How many of these have you heard of: Express Scripts (by Medco), CVS Health, Prime Therapeutics (by Blue Shield), United Health, Catamaran Corporation?
These are the top five pharmacy benefit managers in the United States.
PBM’s are demand aggregators for insurers, creating local monopsonies for drug manufacturers. They do this so that the insurance payers can have uniformity among their patients about which medications they cover, and so that they can negotiate discounts by playing the drug manufacturers against each other.

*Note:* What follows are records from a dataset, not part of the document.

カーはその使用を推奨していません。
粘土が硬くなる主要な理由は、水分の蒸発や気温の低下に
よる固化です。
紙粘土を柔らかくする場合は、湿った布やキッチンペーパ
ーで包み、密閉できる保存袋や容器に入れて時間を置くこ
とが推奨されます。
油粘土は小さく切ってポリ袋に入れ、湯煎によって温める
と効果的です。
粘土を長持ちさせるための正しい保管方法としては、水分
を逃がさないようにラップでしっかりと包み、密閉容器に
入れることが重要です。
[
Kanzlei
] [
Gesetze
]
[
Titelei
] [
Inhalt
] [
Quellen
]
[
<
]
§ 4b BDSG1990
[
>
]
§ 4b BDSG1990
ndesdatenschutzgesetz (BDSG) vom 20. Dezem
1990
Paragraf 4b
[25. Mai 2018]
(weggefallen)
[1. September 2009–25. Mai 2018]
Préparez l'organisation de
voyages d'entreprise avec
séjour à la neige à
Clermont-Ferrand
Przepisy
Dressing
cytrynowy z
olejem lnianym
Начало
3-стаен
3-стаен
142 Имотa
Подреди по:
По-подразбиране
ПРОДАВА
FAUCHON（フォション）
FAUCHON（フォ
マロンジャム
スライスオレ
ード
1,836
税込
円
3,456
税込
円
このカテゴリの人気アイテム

In a world where there are patents protecting certain pharmaceutical formulas, the PBMs can still list a set of generics for a certain treatment that might not be the same formula, or even the same type of treatment, but still be clinically approved for a given ailment. In that way, PBM’s yield an extraordinary amount of influence. They are like a “group buying” program that most patients don’t even realize they are a part of. What’s more, PBM’s often interact directly with government, as well. Medicare, one of the biggest payers in the healthcare industry, is perfectly fine with working through intermediaries to negotiate discounts on big pharma. And if it means that the pharmaceutical companies have less negotiating power, because they have a more limited set of buyers, then that saves taxpayers money, so from the government’s standpoint, that’s great! And when the patents expire, prices plummet, because the generic drug manufacturers are competing against each other to get listed as one of the PBM’s “covered drugs”. In this circumstance, the PBM’s can wield even greater authority over how drugs get priced, and what revenue flows to the drug manufacturers.

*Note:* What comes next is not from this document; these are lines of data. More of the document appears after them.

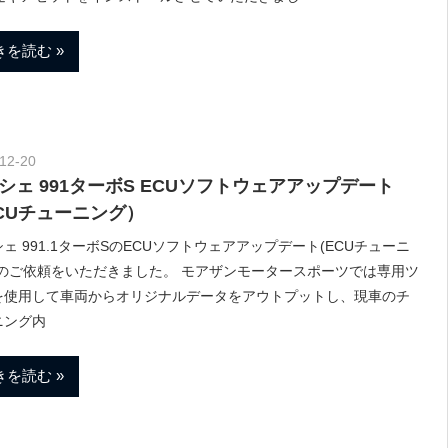
きを読む
12-20
Morethan Motorsport
シェ 991ターボS ECUソフトウェアアップデート
CUチューニング）
ェ 991.1ターボSのECUソフトウェアアップデート(ECUチューニ
)のご依頼をいただきました。 モアザンモータースポーツでは専用ツ
を使用して車両からオリジナルデータをアウトプットし、現車のチ
ニング内
きを読む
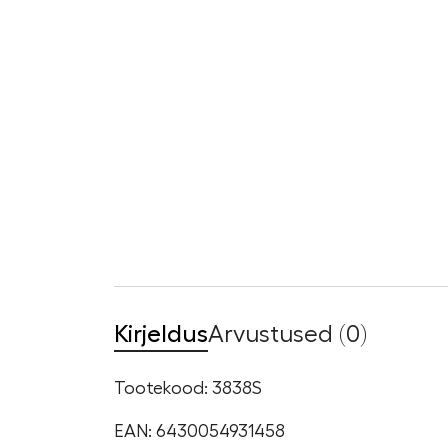
Kirjeldus
Arvustused (0)
Tootekood: 3838S
EAN: 6430054931458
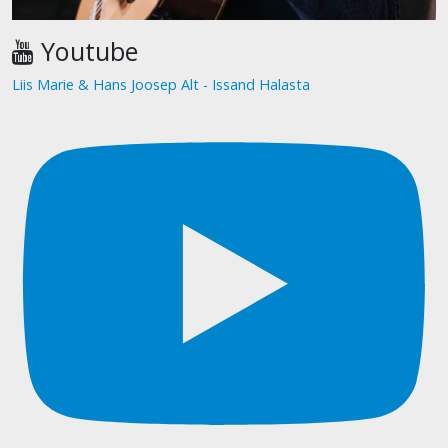
Youtube
Liis Marie & Hans Joosep Alt - Issand Halasta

The ‘end users’ in the healthcare system, the care providers and their patients, may not realize that when they are, respectively, “checking whether a drug is covered by my insurance” or “choosing which pharmacy to pick my prescription up from” they are participating in a flow of hundreds of billions of dollars that represents a power struggle between insurers and drug manufacturers. Caremark, the PBM that CVS owns, did over $70B in net revenue in 2013. Yes, you read that right. The other PBMs in the top-five are between $50B and $100B in annual revenue as well. If the power of these PBM’s derives from their ability to aggregate ‘end users’ and create an efficient database and coordination network among them, is it any surprise, then, that CVS is the biggest health company in the country? The consumer brand matters.
(Thank you to Gregory Rockson of mpharma.co for introducing this world to me. So interesting.)